The realistic procurement framing is therefore not whether to engage but how. The Class 4.1 advantage will pay back the procurement investment quickly in any operational profile that involves repeated movement across borders, deployment into restrictive jurisdictions, or storage at locations that cannot economically be licensed for Class 1 explosives. Against that, the buyer should accept that the independent quantitative record on outcome consistency is thinner than it would be for a Class 1 demolition store with decades of national ammunition technical evaluation behind it — and should price that into procurement terms, particularly around batch acceptance, training currency and field-failure reporting.
For a NATO national authority, a humanitarian demining operator running in a paragraph-restricted jurisdiction, or a counter-IED responder with a forward-deployment requirement, the headline answer is “yes, but with the procurement file built out properly first”. For a buyer who needs guaranteed high-order outcome at scale — bulk demilitarisation of legacy stockpiles in a permissive environment, for example — traditional OBOD and high-order detonation methods will usually remain more cost-effective and the Class 4.1 advantage will be marginal.

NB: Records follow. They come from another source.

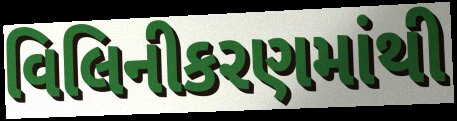
વિલિનીકરણમાંથી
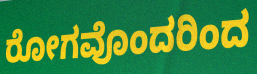
ರೋಗವೊಂದರಿಂದ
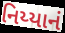
નિય્યાનં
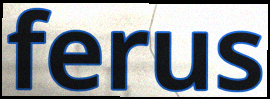
ferus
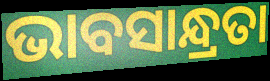
ଭାବସାନ୍ଧ୍ରତା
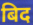
बिद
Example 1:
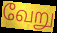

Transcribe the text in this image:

வேறு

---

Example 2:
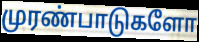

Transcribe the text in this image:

முரண்பாடுகளோ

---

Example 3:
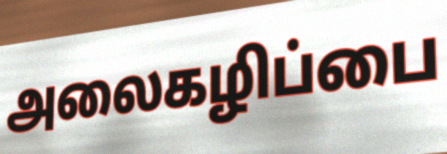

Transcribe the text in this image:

அலைகழிப்பை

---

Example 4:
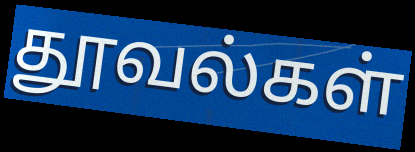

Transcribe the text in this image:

தூவல்கள்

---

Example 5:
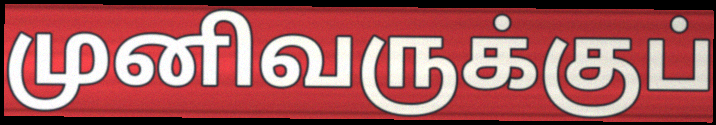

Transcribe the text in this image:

முனிவருக்குப்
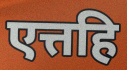
एत्तहि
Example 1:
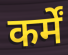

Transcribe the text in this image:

कर्में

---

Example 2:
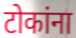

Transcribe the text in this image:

टोकांना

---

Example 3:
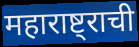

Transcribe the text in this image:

महाराष्ट्राची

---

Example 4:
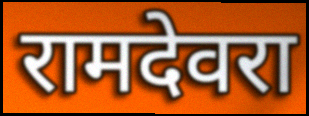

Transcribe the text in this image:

रामदेवरा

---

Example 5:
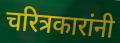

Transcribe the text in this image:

चरित्रकारांनी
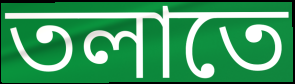
তলাতে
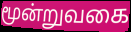
மூன்றுவகை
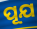
ପୂଯ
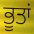
ਭੂਤਾਂ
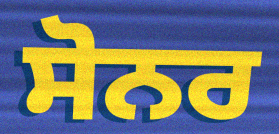
ਸੋਨਰ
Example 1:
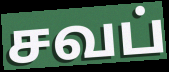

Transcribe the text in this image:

சவப்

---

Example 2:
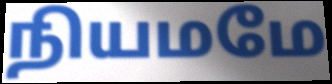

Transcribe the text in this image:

நியமமே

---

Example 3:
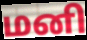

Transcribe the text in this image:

மனி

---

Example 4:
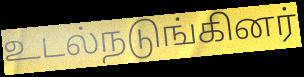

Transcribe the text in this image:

உடல்நடுங்கினர்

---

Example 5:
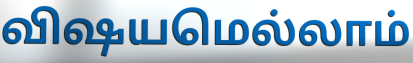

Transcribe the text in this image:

விஷயமெல்லாம்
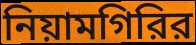
নিয়ামগিরির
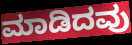
ಮಾಡಿದವು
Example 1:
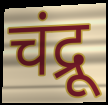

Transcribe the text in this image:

चंद्रू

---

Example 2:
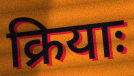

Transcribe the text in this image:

क्रियाः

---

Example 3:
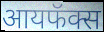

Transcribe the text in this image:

आयफॅक्स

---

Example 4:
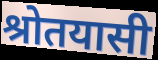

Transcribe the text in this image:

श्रोतयासी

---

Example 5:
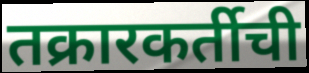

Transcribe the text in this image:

तक्रारकर्तीची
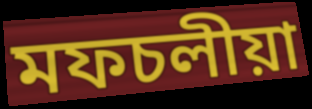
মফচলীয়া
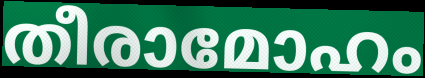
തീരാമോഹം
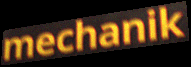
mechanik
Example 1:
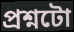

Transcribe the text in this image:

প্ৰশ্নটো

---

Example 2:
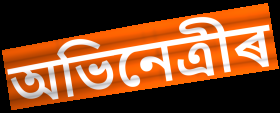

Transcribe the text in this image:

অভিনেত্ৰীৰ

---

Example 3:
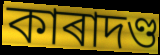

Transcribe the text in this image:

কাৰাদণ্ড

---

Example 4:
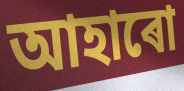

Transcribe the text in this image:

আহাৰো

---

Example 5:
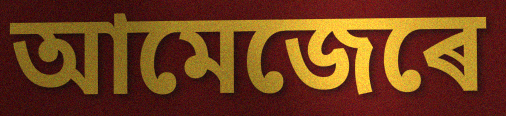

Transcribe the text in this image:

আমেজেৰে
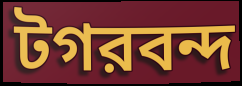
টগরবন্দ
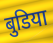
बुडिया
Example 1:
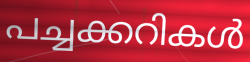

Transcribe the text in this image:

പച്ചക്കറികൾ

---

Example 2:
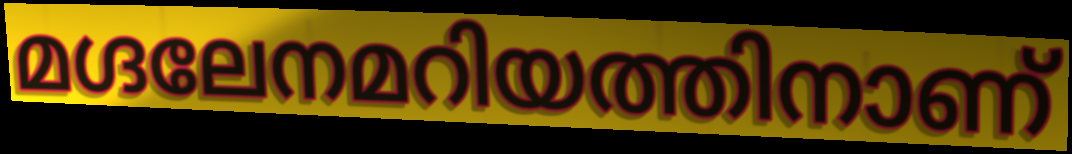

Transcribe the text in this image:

മഗ്ദലേനമറിയത്തിനാണ്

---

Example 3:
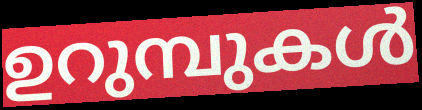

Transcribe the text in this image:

ഉറുമ്പുകൾ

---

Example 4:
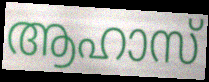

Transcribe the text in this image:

ആഹാസ്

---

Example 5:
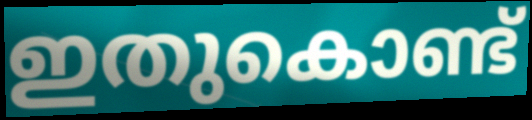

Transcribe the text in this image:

ഇതുകൊണ്ട്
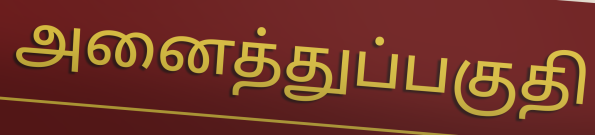
அனைத்துப்பகுதி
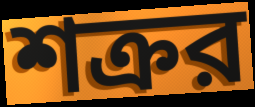
শক্রর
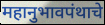
महानुभावपंथाचे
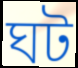
ঘট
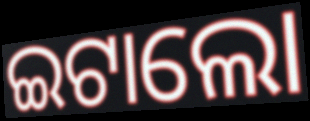
ଇଟାଲୋ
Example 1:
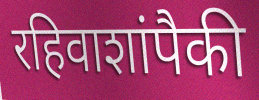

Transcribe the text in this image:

रहिवाशांपैकी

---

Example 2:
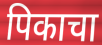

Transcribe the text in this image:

पिकाचा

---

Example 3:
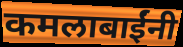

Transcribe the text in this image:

कमलाबाईंनी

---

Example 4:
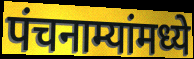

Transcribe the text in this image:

पंचनाम्यांमध्ये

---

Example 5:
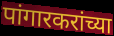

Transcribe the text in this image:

पांगारकरांच्या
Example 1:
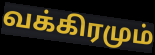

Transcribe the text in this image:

வக்கிரமும்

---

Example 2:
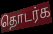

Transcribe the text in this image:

தொடர்க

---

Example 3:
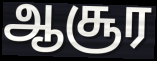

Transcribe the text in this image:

ஆசூர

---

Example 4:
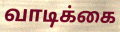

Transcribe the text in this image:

வாடிக்கை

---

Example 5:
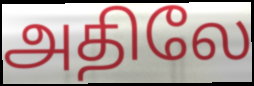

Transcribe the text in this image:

அதிலே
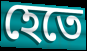
হেতে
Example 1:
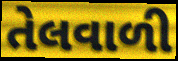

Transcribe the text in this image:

તેલવાળી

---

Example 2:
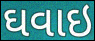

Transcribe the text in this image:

ઘવાઇ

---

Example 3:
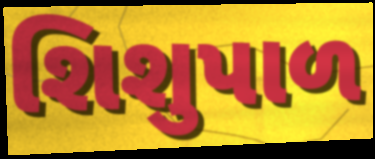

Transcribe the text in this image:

શિશુપાળ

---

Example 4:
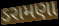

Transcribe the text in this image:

ડરામણા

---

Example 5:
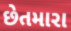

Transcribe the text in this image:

છેતમારા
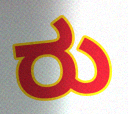
ರು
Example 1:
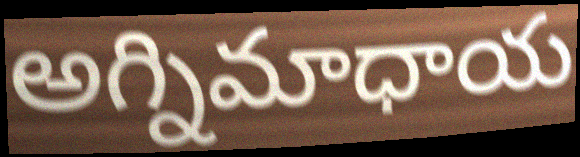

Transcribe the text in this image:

అగ్నిమాధాయ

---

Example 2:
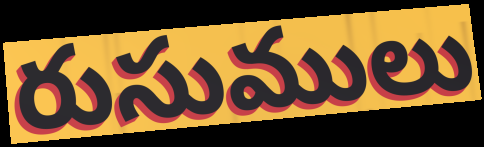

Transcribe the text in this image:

రుసుములు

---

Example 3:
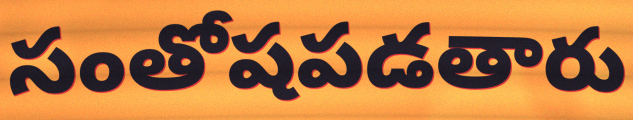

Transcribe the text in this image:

సంతోషపడతారు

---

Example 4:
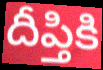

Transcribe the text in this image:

దీప్తికి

The two approaches are complementary, not competing. The mistake in either direction is to treat them as substitutes.
Recommended next steps for any procurement organisation considering Disarmco: request the full evidence pack, run the ten-point checklist as a formal pre-contract gate, confirm exact UN numbers and packing instructions per configuration with the relevant national competent authority for transport of dangerous goods, and engage at least two reference customers from the company’s installed base with a structured interview against IMAS EOD and AQAP competence expectations. None of that should take more than four working weeks.